“Kalau kita menghadapi kasus per kasus, maka ini akan seperti perang gerilya dan kita susah memprediksi kemungkinan-kemungkinan yang akan terjadi ke depan, dan sekecil apa pun kasus bullying atau kekerasan yang terjadi di pesantren, itu merupakan peristiwa yang sangat memprihatinkan.”
P3M.OR.ID. Program pencegahan kekerasan dan pelecehan seksual di pesantren sangat mendesak dilakukan. Program ini selain melakukan pencegahan juga sekaligus menangani masalah kekerasan yang kerap terjadi di pesanten.
Hal tersebut dikemukakan oleh Ketua Rabithah Ma’ahid Islamiyah (RMI) Pengurus Besar Nahdlatul Ulama (PBNU) KH Hodri Arief. Menurutnya pentingnya program in juga akan melibatkan lembaga dan beberapa badan otonom (banom) untuk melakukan pencegahan dan penyelesaian kasus-kasus yang sudah terjadi. “Kalau kita menghadapi kasus per kasus, maka ini akan seperti perang gerilya dan kita susah memprediksi kemungkinan-kemungkinan yang akan terjadi ke depan, dan sekecil apa pun kasus bullying atau kekerasan yang terjadi di pesantren, itu merupakan peristiwa yang sangat memprihatinkan,” ujar Kiai Hodri mengutip dari NU Online beberapa waktu lalu.
Selain itu, lanjut Hodri lembaganya akan mendorong pesantren-pesantren untuk bekerja sama, saling menjaga, dan saling mengingatkan untuk mencegah terjadinya kekerasan di pesantren.
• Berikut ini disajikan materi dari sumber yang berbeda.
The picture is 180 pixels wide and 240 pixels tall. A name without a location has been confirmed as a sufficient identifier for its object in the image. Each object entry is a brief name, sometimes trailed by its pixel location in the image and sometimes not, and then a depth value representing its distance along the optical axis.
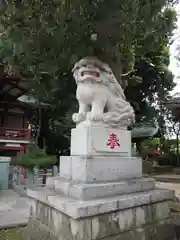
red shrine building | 9.36
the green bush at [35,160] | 5.95
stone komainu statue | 2.29
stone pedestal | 1.80
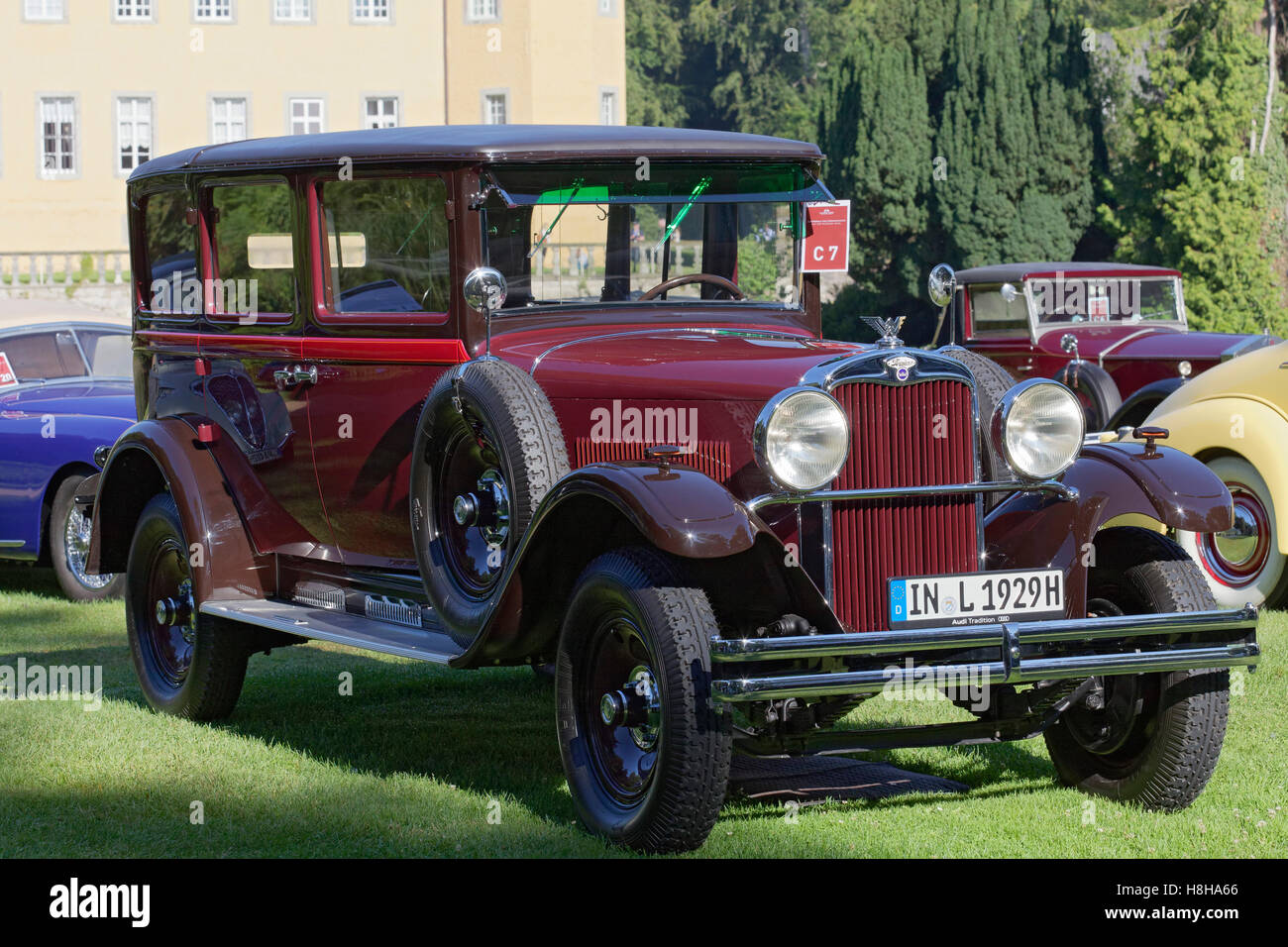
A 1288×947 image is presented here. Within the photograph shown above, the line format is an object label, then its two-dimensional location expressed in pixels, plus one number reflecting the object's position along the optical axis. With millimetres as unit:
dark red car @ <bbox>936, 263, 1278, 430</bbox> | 14297
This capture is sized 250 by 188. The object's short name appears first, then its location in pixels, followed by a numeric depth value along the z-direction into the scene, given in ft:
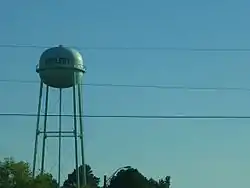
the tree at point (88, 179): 440.37
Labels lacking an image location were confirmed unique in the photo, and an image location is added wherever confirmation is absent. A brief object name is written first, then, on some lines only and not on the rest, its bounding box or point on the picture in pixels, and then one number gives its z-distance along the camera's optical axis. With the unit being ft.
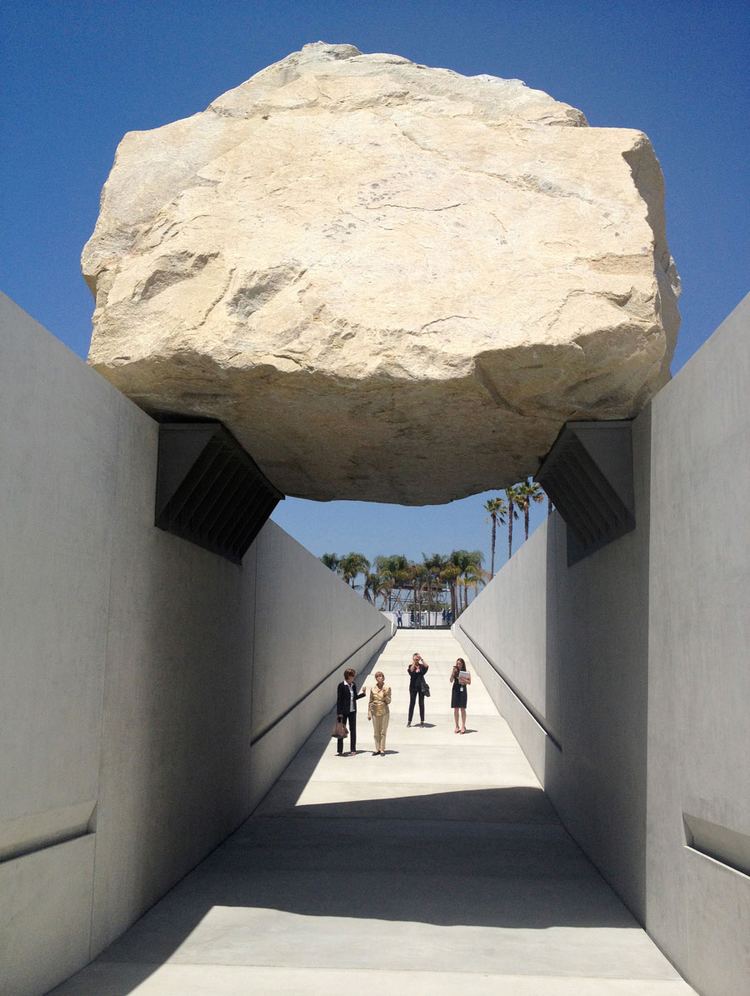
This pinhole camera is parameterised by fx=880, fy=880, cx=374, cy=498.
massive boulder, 20.03
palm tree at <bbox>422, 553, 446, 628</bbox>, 304.71
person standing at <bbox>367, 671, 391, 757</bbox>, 46.26
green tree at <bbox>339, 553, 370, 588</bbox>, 308.40
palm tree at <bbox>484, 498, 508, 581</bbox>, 244.63
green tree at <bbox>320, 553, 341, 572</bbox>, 294.87
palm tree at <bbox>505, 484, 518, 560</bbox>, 215.72
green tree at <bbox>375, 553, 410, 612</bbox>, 312.71
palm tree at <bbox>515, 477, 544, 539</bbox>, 199.15
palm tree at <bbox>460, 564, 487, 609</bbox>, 286.42
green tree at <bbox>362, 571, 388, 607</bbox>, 314.10
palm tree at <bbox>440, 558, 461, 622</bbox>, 291.79
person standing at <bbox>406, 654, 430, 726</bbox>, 56.80
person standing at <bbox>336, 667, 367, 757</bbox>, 46.70
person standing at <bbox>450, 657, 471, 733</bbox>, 53.93
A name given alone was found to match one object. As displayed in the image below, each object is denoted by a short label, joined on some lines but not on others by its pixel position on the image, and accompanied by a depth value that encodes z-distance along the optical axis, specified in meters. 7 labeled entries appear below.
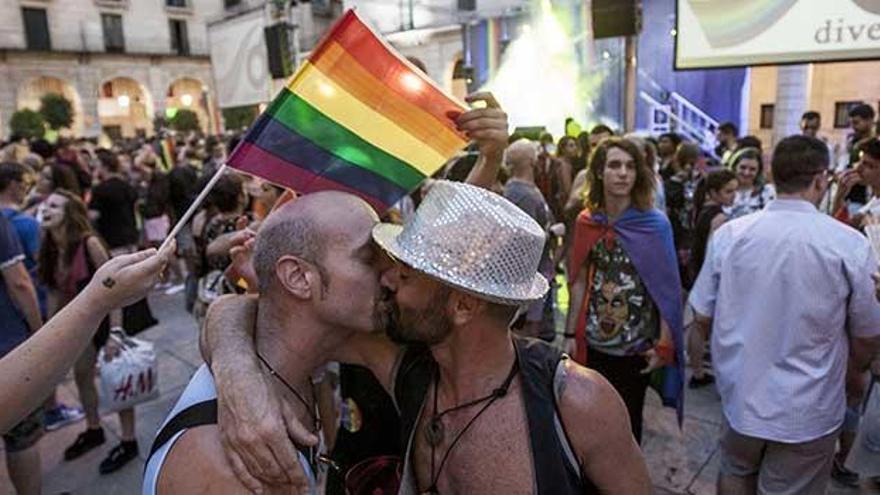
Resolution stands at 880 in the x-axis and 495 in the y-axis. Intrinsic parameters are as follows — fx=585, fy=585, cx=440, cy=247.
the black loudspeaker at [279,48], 9.77
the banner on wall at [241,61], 12.59
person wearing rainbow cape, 3.14
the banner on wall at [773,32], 4.88
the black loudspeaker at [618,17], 6.45
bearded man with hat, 1.32
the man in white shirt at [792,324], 2.38
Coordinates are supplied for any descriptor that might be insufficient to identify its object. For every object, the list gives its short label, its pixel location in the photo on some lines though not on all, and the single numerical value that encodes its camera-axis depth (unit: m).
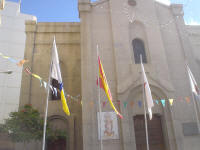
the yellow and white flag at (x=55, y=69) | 8.39
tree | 11.45
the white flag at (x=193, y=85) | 10.90
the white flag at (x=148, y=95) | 10.18
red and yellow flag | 9.97
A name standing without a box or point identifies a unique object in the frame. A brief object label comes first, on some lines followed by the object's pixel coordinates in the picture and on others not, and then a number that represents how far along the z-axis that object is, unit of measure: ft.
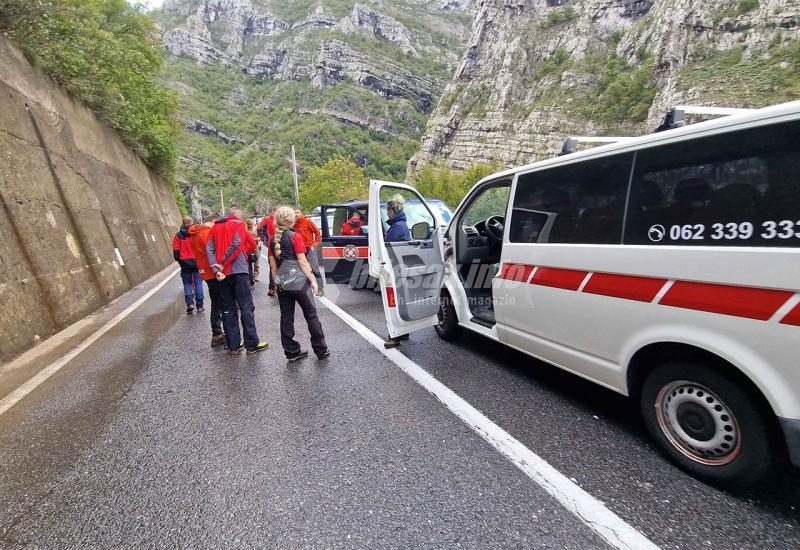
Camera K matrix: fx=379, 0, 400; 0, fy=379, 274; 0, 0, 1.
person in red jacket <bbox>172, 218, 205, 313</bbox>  22.45
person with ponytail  13.88
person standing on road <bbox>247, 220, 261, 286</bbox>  32.01
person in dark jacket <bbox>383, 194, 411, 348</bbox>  14.97
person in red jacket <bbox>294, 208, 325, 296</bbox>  21.79
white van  5.81
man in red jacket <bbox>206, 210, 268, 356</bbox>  14.83
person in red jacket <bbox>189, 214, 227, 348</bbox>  15.89
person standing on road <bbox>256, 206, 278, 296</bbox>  28.02
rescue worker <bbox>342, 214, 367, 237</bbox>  27.07
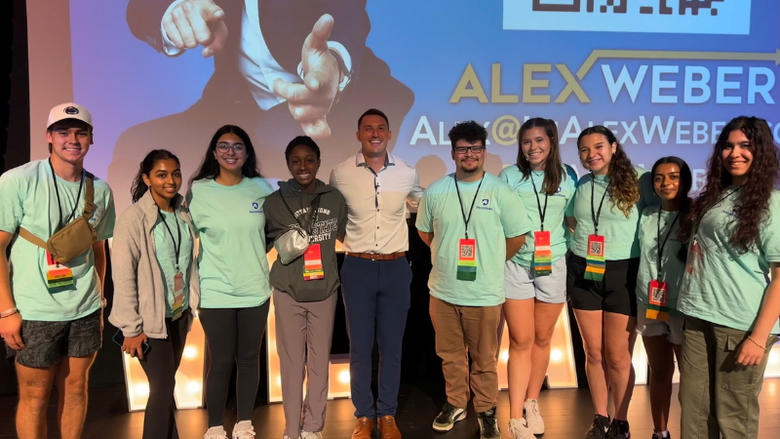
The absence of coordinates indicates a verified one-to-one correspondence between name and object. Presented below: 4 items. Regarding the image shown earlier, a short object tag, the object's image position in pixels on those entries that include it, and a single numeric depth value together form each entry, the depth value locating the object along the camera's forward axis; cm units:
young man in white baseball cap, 199
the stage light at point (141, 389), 311
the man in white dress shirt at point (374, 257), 254
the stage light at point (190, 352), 314
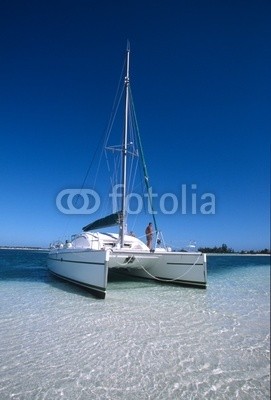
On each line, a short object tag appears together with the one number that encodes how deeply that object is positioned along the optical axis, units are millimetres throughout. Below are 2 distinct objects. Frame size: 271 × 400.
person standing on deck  14430
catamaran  10711
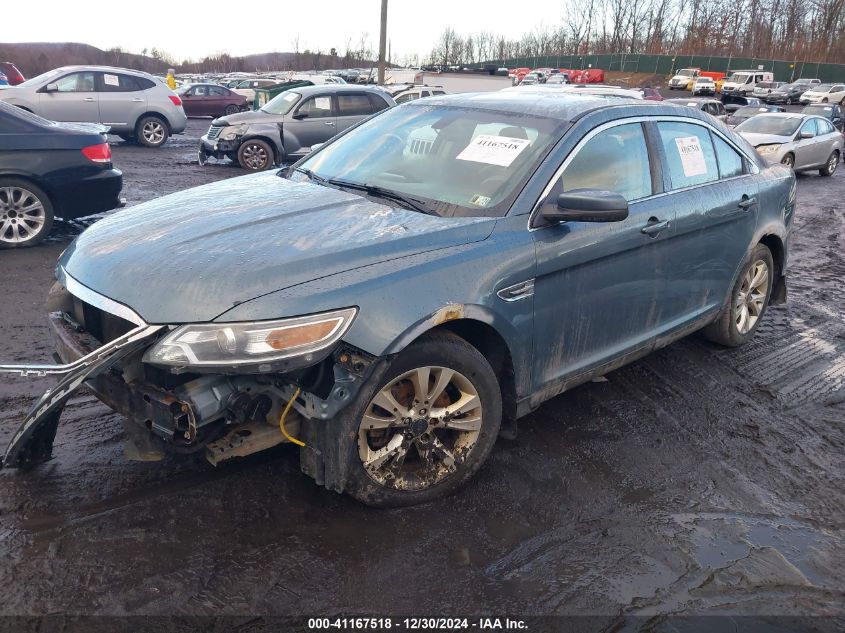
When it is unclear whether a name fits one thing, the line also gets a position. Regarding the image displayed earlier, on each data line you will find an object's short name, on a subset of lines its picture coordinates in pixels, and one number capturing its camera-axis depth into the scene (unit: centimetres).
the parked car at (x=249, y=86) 3066
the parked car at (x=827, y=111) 2461
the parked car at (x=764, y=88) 5003
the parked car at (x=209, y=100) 2523
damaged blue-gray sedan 264
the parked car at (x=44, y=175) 686
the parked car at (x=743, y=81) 5122
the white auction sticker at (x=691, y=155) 428
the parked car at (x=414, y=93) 2142
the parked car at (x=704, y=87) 4997
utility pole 2246
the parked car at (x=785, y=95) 4781
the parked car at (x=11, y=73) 2603
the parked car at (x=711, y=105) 2306
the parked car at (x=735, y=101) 2561
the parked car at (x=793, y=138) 1536
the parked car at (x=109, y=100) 1483
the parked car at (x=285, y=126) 1345
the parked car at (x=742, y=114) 1985
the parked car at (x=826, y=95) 4481
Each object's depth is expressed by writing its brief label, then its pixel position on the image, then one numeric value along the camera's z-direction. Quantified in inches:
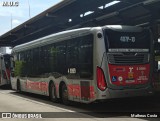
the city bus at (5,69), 1186.1
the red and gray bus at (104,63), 520.4
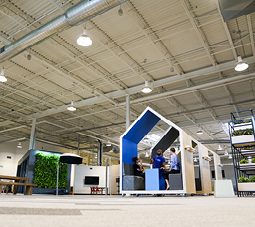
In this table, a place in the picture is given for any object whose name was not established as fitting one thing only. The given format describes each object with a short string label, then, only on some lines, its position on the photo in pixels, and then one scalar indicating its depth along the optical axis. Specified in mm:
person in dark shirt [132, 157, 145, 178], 8113
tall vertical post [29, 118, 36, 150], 14859
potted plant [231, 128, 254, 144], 6023
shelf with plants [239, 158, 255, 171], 5986
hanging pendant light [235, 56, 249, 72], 7929
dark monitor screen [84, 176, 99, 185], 18828
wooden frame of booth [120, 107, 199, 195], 6707
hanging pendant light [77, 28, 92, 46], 6870
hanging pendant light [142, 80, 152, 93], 9297
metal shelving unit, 5965
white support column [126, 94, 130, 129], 11398
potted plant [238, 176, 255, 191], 5836
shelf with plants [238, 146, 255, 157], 6453
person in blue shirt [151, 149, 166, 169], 7973
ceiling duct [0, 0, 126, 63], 5830
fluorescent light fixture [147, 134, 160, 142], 19797
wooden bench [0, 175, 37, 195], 8597
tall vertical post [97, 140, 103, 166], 20875
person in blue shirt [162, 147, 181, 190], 7168
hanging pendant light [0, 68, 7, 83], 8932
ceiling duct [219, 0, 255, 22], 5500
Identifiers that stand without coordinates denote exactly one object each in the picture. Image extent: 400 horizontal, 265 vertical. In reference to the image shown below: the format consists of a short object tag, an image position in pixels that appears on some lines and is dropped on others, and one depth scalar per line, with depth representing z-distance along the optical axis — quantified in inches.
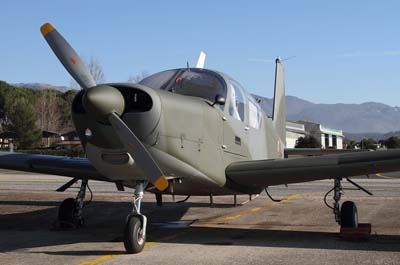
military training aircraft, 278.4
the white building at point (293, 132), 3683.1
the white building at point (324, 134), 4739.2
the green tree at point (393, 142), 3011.8
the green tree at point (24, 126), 2591.0
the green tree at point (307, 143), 2771.7
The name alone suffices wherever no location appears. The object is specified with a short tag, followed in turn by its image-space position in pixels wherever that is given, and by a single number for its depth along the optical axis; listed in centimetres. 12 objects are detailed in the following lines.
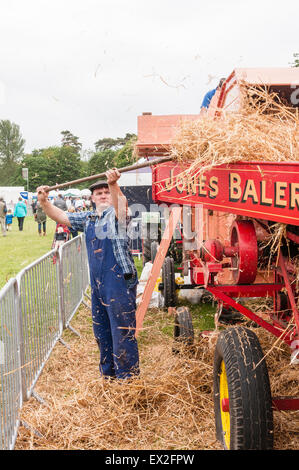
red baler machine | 236
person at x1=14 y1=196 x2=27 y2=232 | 2281
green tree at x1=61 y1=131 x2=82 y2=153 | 8396
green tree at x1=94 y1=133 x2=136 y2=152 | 6644
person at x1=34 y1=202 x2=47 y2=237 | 1955
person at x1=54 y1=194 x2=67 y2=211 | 1675
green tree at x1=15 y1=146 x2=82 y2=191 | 7231
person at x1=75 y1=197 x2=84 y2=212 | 2311
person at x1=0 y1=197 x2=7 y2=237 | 1967
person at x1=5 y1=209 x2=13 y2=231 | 2341
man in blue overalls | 373
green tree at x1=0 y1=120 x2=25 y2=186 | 9750
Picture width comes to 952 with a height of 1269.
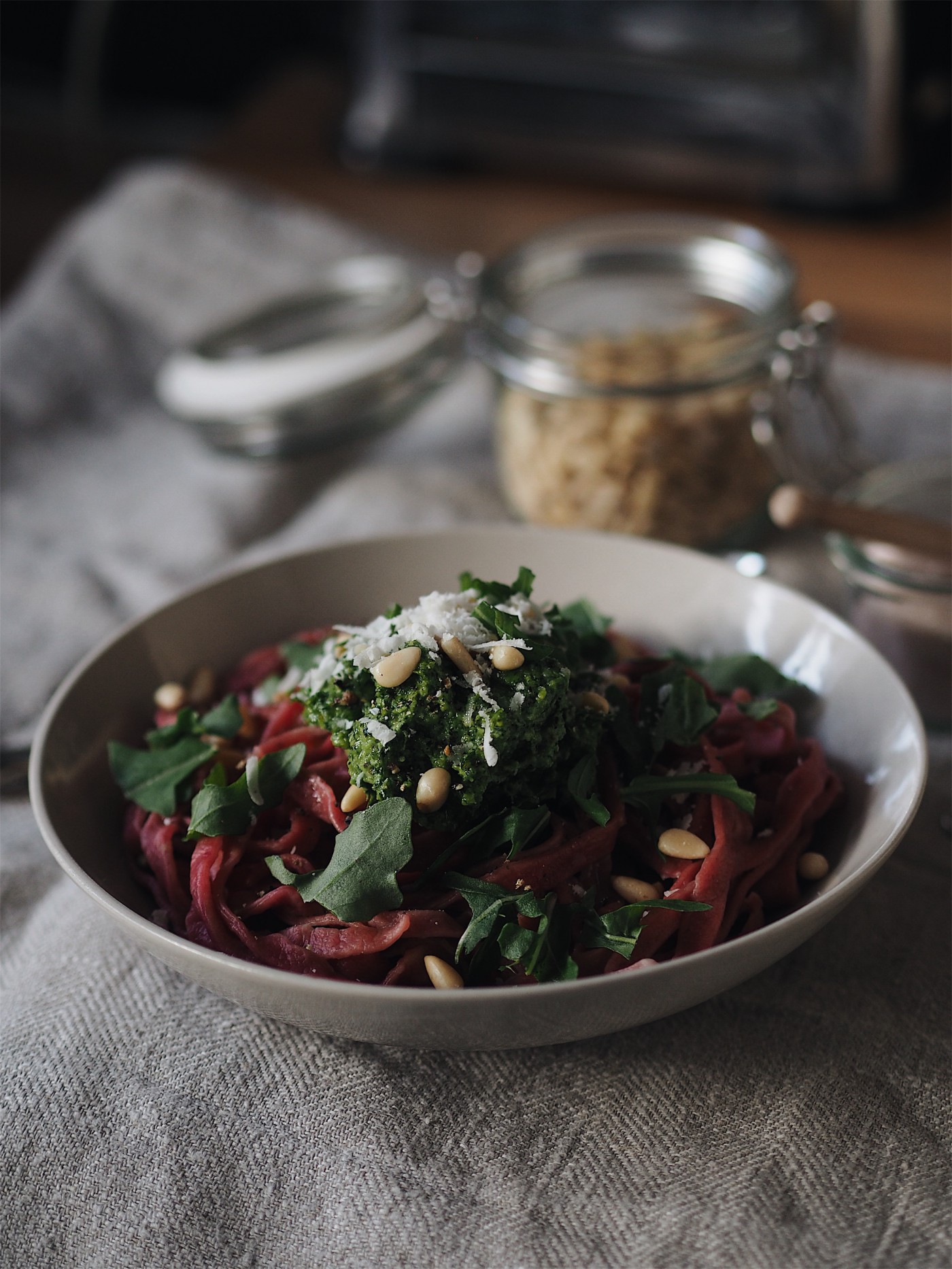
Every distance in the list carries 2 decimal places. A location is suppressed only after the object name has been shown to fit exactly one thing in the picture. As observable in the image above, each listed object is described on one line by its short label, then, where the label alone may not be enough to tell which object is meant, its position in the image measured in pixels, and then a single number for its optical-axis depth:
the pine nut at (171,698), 0.45
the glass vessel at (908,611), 0.49
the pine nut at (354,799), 0.39
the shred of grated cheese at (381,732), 0.37
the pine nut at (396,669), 0.38
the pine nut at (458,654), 0.38
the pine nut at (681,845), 0.39
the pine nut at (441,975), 0.36
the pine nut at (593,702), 0.40
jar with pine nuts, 0.54
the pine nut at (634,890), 0.38
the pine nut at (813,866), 0.40
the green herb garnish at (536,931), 0.36
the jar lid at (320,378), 0.63
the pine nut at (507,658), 0.38
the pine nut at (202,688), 0.47
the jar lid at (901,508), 0.49
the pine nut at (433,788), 0.37
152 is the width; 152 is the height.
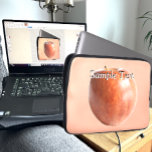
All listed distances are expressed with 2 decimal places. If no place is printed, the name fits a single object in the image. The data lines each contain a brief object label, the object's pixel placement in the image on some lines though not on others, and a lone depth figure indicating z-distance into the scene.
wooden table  0.37
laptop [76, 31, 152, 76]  0.35
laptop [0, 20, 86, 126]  0.60
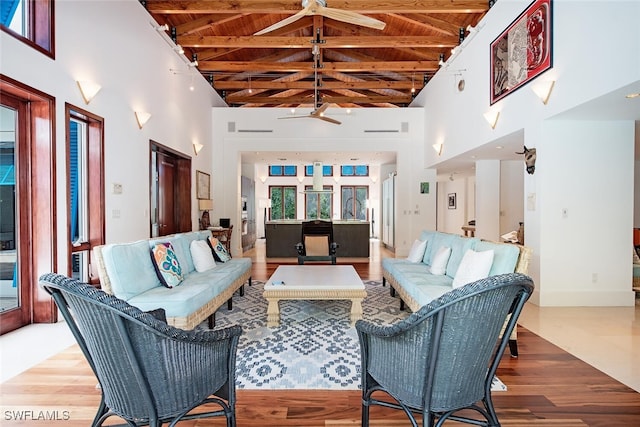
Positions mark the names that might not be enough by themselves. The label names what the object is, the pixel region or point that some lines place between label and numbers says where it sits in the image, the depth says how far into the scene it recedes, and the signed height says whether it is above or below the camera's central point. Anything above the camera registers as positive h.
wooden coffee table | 3.33 -0.83
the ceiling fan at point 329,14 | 3.35 +2.00
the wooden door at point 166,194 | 6.10 +0.25
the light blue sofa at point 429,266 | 2.78 -0.71
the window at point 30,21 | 2.95 +1.71
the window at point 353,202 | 14.55 +0.23
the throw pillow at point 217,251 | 4.52 -0.59
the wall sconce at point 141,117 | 4.93 +1.31
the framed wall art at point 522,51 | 3.90 +2.00
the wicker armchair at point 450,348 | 1.33 -0.59
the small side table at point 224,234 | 7.27 -0.58
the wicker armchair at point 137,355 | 1.28 -0.61
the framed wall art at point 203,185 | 7.43 +0.51
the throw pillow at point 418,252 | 4.52 -0.59
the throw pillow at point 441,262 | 3.72 -0.60
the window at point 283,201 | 14.66 +0.28
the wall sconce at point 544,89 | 3.83 +1.35
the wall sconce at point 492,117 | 5.07 +1.36
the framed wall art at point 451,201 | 12.83 +0.25
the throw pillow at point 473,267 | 2.83 -0.51
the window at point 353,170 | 14.41 +1.58
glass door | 3.21 -0.06
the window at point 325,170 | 14.49 +1.60
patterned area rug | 2.36 -1.18
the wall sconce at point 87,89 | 3.75 +1.32
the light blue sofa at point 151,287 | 2.67 -0.71
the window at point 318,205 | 14.50 +0.11
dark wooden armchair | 5.98 -0.72
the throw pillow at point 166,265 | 3.12 -0.54
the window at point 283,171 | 14.59 +1.56
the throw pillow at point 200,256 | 3.96 -0.58
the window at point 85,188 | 3.91 +0.23
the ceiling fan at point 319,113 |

Hodri berpendapat bahwa kekerasan adalah pelanggaran hukum yang harus dikawal bersama. “Tentu ini membutuhkan kerja sama semua pihak. Tidak hanya pemangku pendidikan di pesantren, tetapi juga penegak hukum. Kita berharap penegak hukum juga memproses setiap pelanggaran, kasus kekerasan sesuai dengan hukum yang berlaku sebagai bentuk perlindungan terhadap para santri dan usaha untuk membersihkan berbagai tindak kekerasan,” ungkapnya.
Satgas Anti Bullying
Selain itu dirinya juga mengingatkan adanya kasus kekerasan bukan berarti pendidikan pesantren tidak aman. Namun menurutnya, masih banyak pesantren yang aman dan layak sebagai tempat belajar. “Namun kita perlu ingat, jangan karena ada kasus kekerasan lalu membuat kita merasa pendidikan di pesantren, anak-anak kita di pesantren, menjadi tidak aman. Ada sangat banyak pesantren yang sebetulnya merupakan tempat belajar yang aman bagi anak-anak kita,” jelasnya.
Sementara itu Rabithah Ma’ahid Islamiyah Nahdlatul Ulama (RMINU) atau Asosiasi Pesantren NU DKI Jakarta membentuk satuan tugas (satgas) anti perundungan (bullying) dan kekerasan di seluruh pesantren Jakarta. Satgas ini bertujuan sebagai upaya RMINU DKI Jakarta dalam rangka pencegahan bullying dan kekerasan di lembaga pendidikan keagamaan terutama pesantren.
Menurut Ketua RMINU DKI Jakarta KH Rakhmad Zailani Kiki satgas ini memberikan pelayanan konsultasi, mediasi, advokasi dan pendampingan. Satgas anti bullyng ini akan setelah menggandeng beberapa lembaga terkait sejak Juli 2024 lalu.